- **Exercise details**: Put the lines below, from the line with "pose: elev=340.3 azim=34.4 roll=2.2 dist=1.38" to the line with "Dot at: (308, 250)", into a Markdown table with the columns Row and Line, numbering each row and skipping blank lines. Leave out the pictures.

** start **

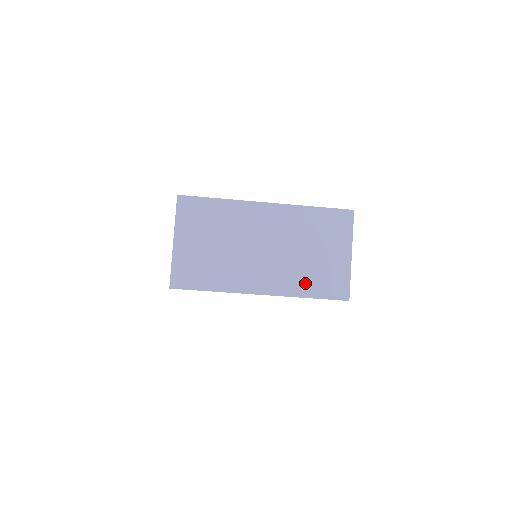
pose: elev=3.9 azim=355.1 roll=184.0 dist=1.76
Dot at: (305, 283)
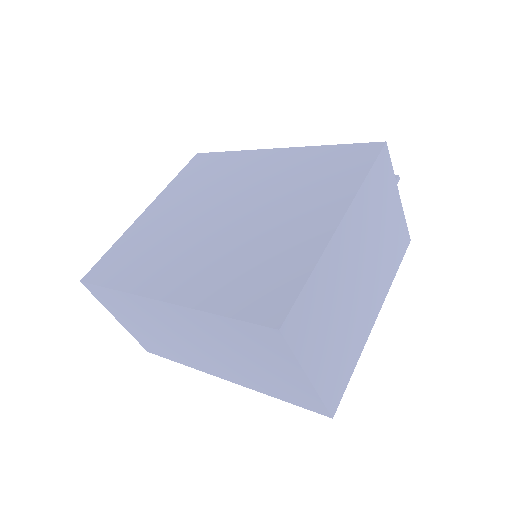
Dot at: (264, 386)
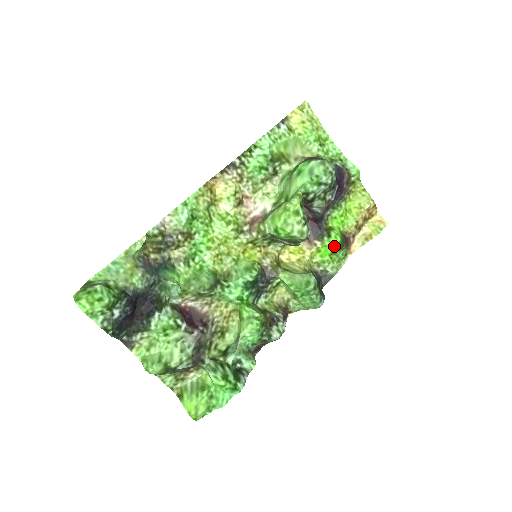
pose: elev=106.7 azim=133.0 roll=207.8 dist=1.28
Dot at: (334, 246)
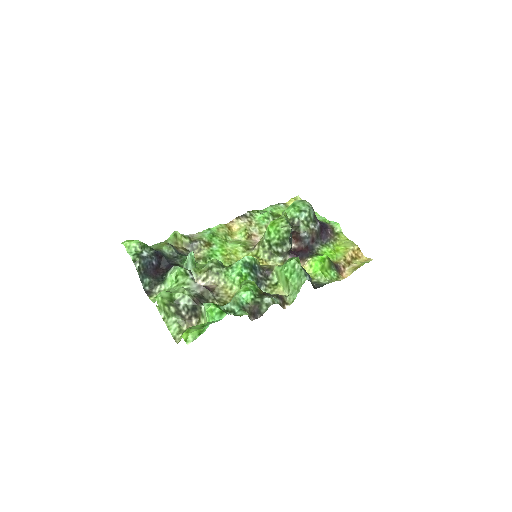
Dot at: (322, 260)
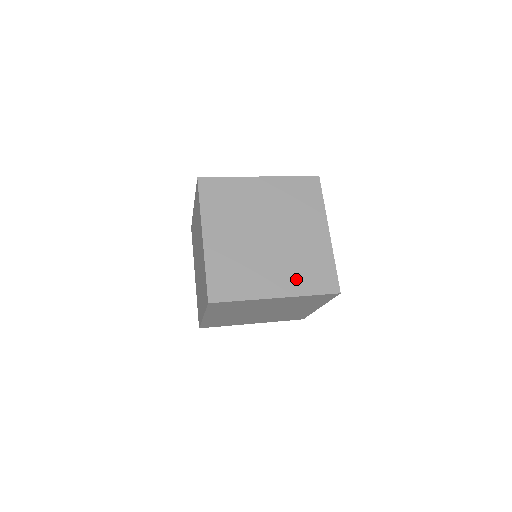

** end **
** start **

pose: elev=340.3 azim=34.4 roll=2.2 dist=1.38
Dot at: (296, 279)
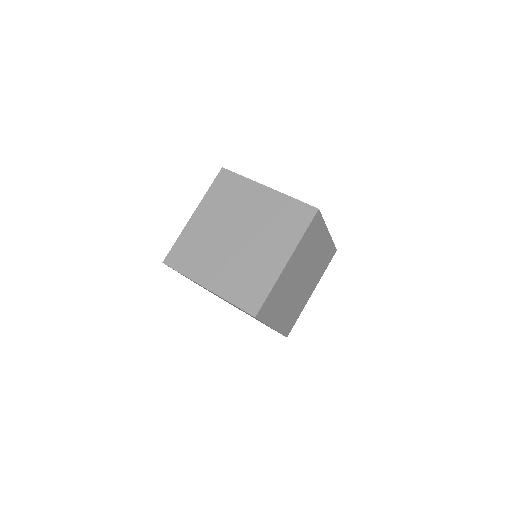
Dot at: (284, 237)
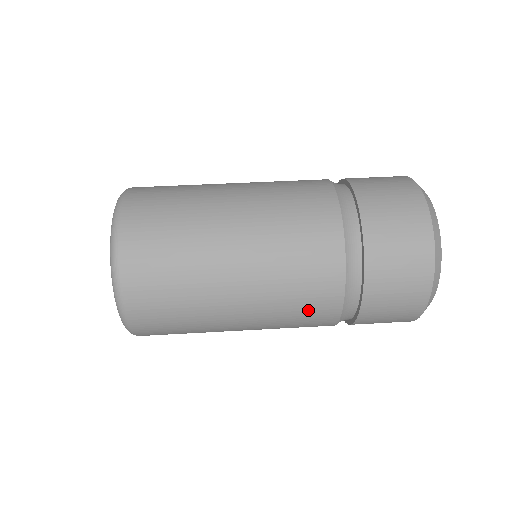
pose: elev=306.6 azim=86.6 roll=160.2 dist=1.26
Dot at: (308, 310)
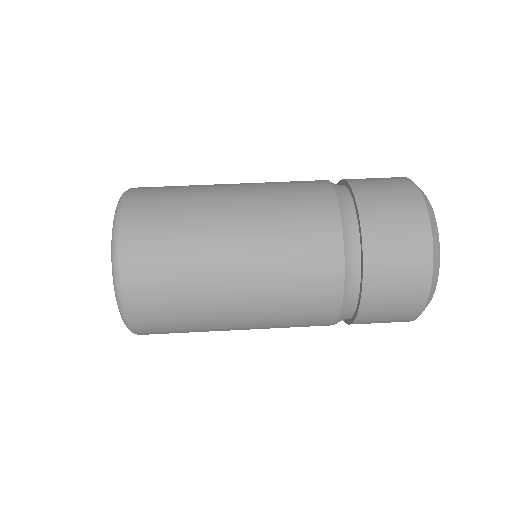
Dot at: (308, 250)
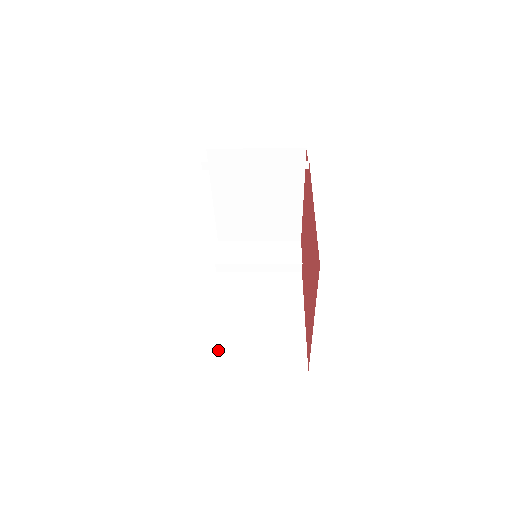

** end **

- **Expected answer**:
| Row | Line |
|---|---|
| 1 | pose: elev=340.3 azim=34.4 roll=2.2 dist=1.38 |
| 2 | Dot at: (296, 279) |
| 3 | Dot at: (284, 237) |
| 4 | pose: elev=306.6 azim=86.6 roll=160.2 dist=1.26 |
| 5 | Dot at: (308, 310) |
| 6 | Dot at: (308, 250) |